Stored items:

----------------------------------------

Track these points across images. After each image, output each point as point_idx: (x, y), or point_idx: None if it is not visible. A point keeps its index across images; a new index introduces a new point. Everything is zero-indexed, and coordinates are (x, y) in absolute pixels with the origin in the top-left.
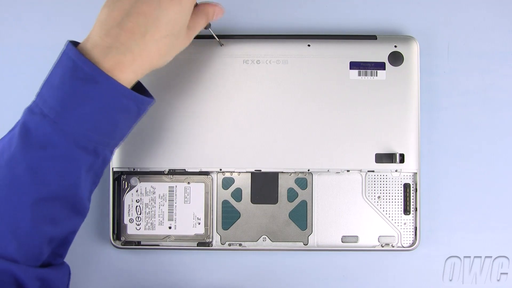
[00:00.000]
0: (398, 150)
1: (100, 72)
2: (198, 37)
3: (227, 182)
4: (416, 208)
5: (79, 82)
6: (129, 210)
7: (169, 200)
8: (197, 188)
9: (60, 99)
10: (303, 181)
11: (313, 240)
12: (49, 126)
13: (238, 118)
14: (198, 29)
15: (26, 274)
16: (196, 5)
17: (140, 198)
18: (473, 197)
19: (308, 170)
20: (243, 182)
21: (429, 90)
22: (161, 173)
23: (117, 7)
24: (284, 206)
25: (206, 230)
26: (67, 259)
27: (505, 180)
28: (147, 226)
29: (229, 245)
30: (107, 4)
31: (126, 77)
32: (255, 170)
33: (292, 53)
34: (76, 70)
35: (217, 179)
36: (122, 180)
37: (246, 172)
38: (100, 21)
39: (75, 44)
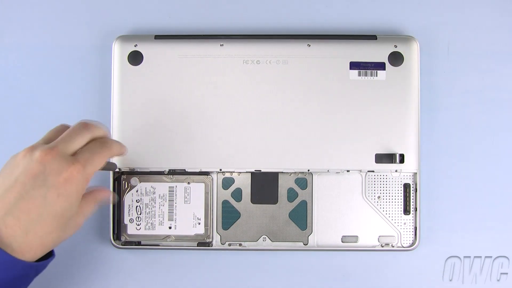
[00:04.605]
0: (398, 150)
1: None
2: (198, 37)
3: (227, 182)
4: (416, 208)
5: None
6: (129, 210)
7: (169, 200)
8: (197, 188)
9: None
10: (303, 181)
11: (313, 240)
12: None
13: (238, 118)
14: (88, 214)
15: None
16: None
17: (140, 198)
18: (473, 197)
19: (308, 170)
20: (243, 182)
21: (429, 90)
22: (161, 173)
23: (1, 201)
24: (284, 206)
25: (206, 230)
26: (68, 258)
27: (505, 180)
28: (147, 226)
29: (229, 245)
30: None
31: (23, 257)
32: (255, 170)
33: (292, 53)
34: None
35: (217, 179)
36: (122, 180)
37: (246, 172)
38: None
39: None
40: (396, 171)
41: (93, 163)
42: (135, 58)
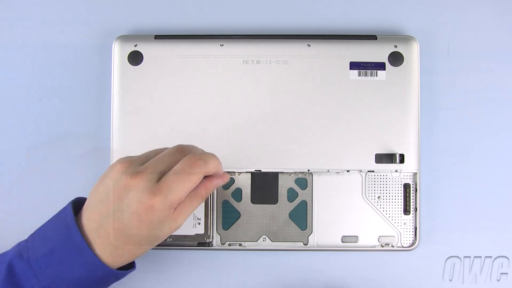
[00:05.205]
0: (398, 150)
1: (88, 250)
2: (198, 37)
3: (227, 182)
4: (416, 208)
5: (67, 248)
6: None
7: None
8: None
9: (47, 258)
10: (303, 181)
11: (313, 240)
12: (32, 277)
13: (238, 118)
14: (190, 212)
15: None
16: None
17: None
18: (473, 197)
19: (308, 170)
20: (243, 182)
21: (429, 90)
22: None
23: (96, 211)
24: (284, 206)
25: (206, 230)
26: None
27: (505, 180)
28: None
29: (229, 245)
30: (93, 193)
31: (112, 262)
32: (255, 170)
33: (292, 53)
34: (68, 237)
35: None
36: None
37: (246, 172)
38: (89, 208)
39: (79, 200)
40: (396, 171)
41: (177, 191)
42: (135, 58)
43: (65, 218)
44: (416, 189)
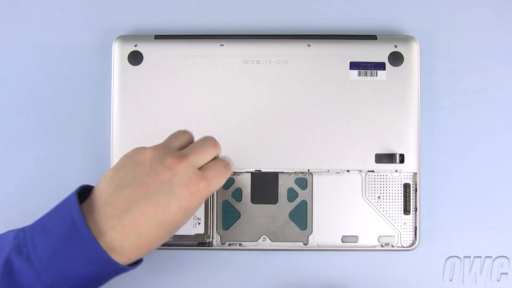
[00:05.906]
0: (398, 150)
1: (97, 246)
2: (198, 37)
3: (227, 182)
4: (416, 208)
5: (73, 244)
6: None
7: None
8: None
9: (50, 254)
10: (303, 181)
11: (313, 240)
12: (33, 275)
13: (238, 118)
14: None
15: None
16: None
17: None
18: (473, 197)
19: (308, 170)
20: (243, 182)
21: (429, 90)
22: None
23: (120, 196)
24: (284, 206)
25: (206, 230)
26: None
27: (505, 180)
28: None
29: (229, 245)
30: (110, 180)
31: (121, 259)
32: (255, 170)
33: (292, 53)
34: (74, 232)
35: None
36: None
37: (246, 172)
38: (104, 195)
39: (84, 188)
40: (396, 171)
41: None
42: (135, 58)
43: (69, 211)
44: (416, 189)
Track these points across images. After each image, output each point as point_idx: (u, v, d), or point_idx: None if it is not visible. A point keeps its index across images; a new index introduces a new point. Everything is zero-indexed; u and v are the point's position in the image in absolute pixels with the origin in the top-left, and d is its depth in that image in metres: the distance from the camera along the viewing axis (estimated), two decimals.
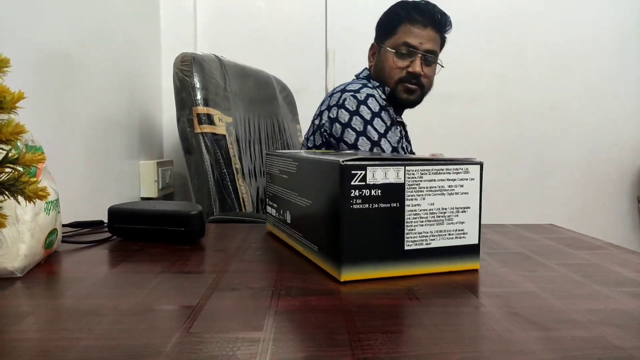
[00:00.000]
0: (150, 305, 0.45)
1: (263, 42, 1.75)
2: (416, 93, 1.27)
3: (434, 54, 1.25)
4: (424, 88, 1.28)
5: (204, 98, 1.26)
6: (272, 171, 0.72)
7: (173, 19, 1.69)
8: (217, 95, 1.30)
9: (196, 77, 1.25)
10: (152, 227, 0.72)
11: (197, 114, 1.24)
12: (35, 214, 0.55)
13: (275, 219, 0.73)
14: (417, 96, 1.28)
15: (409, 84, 1.25)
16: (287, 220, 0.67)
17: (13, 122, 0.41)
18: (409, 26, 1.23)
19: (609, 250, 0.70)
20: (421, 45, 1.23)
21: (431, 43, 1.24)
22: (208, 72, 1.29)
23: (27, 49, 0.90)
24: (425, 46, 1.23)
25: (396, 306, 0.45)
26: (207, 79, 1.28)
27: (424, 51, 1.23)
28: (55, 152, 0.66)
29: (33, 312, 0.44)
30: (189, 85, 1.24)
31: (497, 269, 0.59)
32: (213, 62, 1.35)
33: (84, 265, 0.60)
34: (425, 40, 1.23)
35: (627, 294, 0.50)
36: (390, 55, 1.25)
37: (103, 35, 1.23)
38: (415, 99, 1.28)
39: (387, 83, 1.27)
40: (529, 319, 0.43)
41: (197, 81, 1.25)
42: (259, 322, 0.41)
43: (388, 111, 1.22)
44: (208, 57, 1.36)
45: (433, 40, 1.24)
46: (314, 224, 0.58)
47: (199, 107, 1.25)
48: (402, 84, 1.25)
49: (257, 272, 0.57)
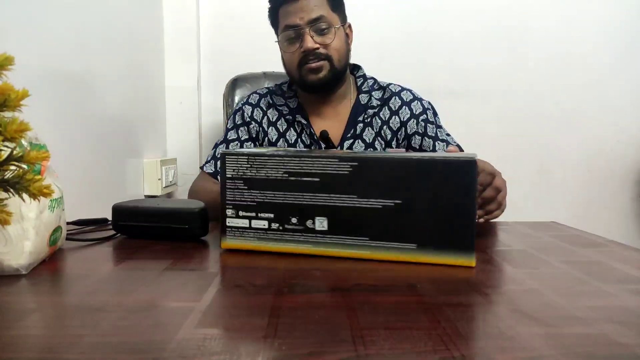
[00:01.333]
0: (154, 302, 0.45)
1: (267, 41, 1.75)
2: (324, 69, 1.10)
3: (322, 20, 1.08)
4: (331, 58, 1.10)
5: None
6: (257, 176, 0.63)
7: (176, 18, 1.69)
8: (235, 114, 1.48)
9: (236, 96, 1.51)
10: (156, 224, 0.72)
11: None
12: (39, 212, 0.56)
13: (263, 230, 0.63)
14: (327, 71, 1.10)
15: (310, 64, 1.09)
16: (314, 227, 0.61)
17: (17, 120, 0.41)
18: (283, 8, 1.11)
19: (611, 247, 0.70)
20: (302, 19, 1.08)
21: (313, 11, 1.08)
22: (248, 88, 1.51)
23: (32, 48, 0.90)
24: (307, 17, 1.08)
25: (399, 303, 0.45)
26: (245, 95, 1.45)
27: (307, 23, 1.08)
28: (59, 150, 0.66)
29: (38, 309, 0.44)
30: (226, 103, 1.52)
31: (499, 266, 0.59)
32: (256, 78, 1.54)
33: (89, 263, 0.60)
34: (304, 13, 1.08)
35: (629, 291, 0.50)
36: (282, 46, 1.14)
37: (107, 34, 1.24)
38: (327, 75, 1.11)
39: (292, 74, 1.14)
40: (532, 316, 0.43)
41: (235, 98, 1.50)
42: (262, 319, 0.41)
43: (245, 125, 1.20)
44: (252, 75, 1.54)
45: (314, 7, 1.08)
46: (408, 222, 0.59)
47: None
48: (304, 67, 1.10)
49: (260, 269, 0.57)
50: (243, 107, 1.23)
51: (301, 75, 1.12)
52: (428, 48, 1.77)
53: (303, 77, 1.12)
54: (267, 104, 1.22)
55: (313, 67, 1.09)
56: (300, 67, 1.11)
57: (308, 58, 1.09)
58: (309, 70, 1.10)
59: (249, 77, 1.53)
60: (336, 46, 1.11)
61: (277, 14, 1.14)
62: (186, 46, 1.69)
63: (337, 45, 1.11)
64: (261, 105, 1.22)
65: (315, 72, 1.10)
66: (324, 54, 1.10)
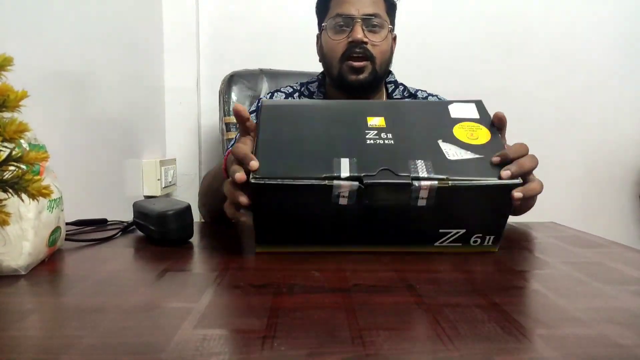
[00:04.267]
0: (153, 303, 0.45)
1: (267, 40, 1.75)
2: (366, 70, 1.04)
3: (376, 17, 1.04)
4: (375, 60, 1.05)
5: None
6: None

----------------------------------------

All lines above from the one holding "42: (259, 322, 0.41)" to the one holding "49: (257, 272, 0.57)", inclusive, are to be copied exactly; no other line is wanted.

Written answer
42: (259, 322, 0.41)
43: (388, 111, 1.22)
44: (208, 57, 1.36)
45: (433, 40, 1.24)
46: (314, 224, 0.58)
47: (199, 107, 1.25)
48: (402, 84, 1.25)
49: (257, 272, 0.57)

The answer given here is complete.